======== Dataset entries
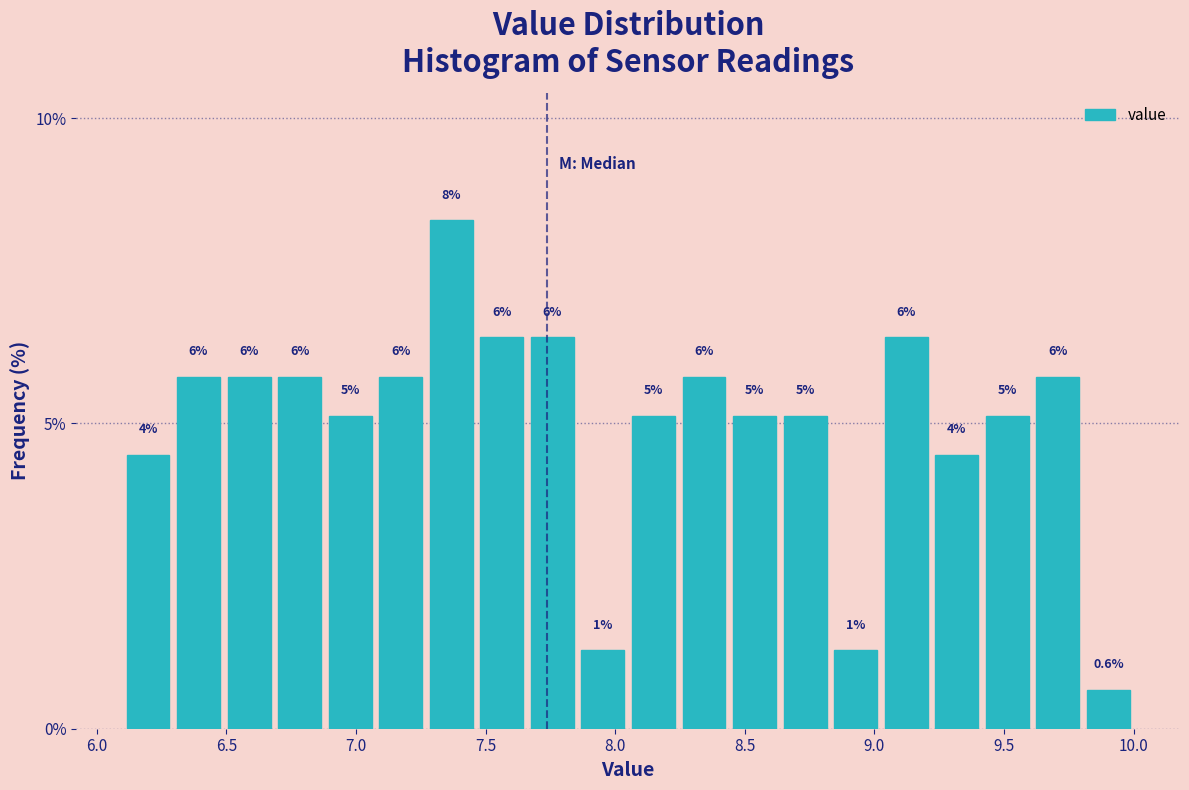

Read against the x-axis, roughly where is the centre of the tallest bar?

7.35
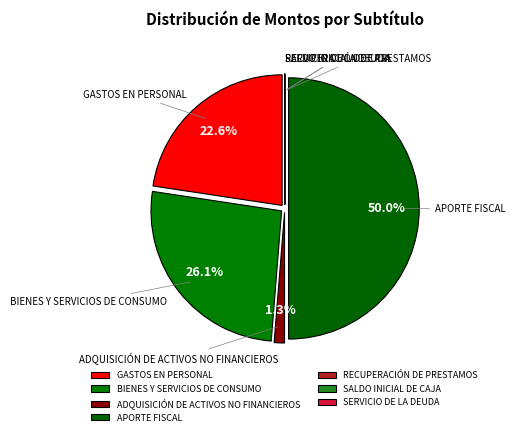

How much of the chart is everything except BIENES Y SERVICIOS DE CONSUMO?

73.9%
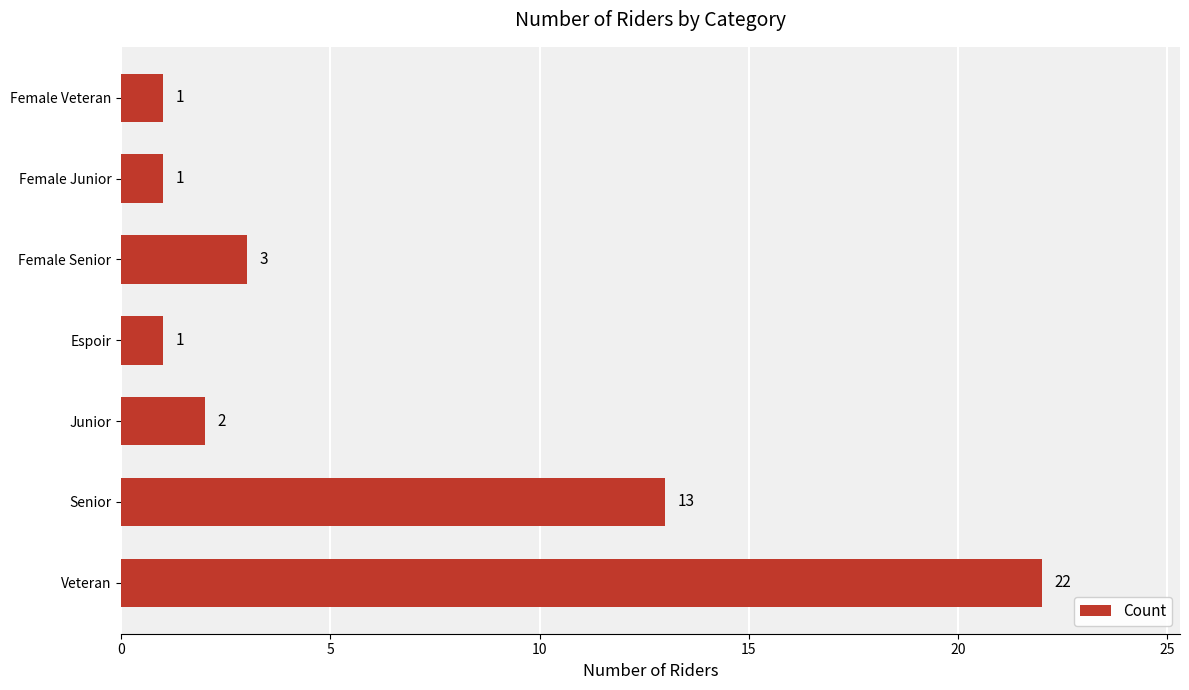

What is the smallest value displayed?

1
================
* [Exercise objective] Reproduce every line above character for character, leaving out the pictures.

* [Task output]
Read against the x-axis, roughly where is the centre of the tallest bar?

7.35

How much of the chart is everything except BIENES Y SERVICIOS DE CONSUMO?

73.9%

What is the smallest value displayed?

1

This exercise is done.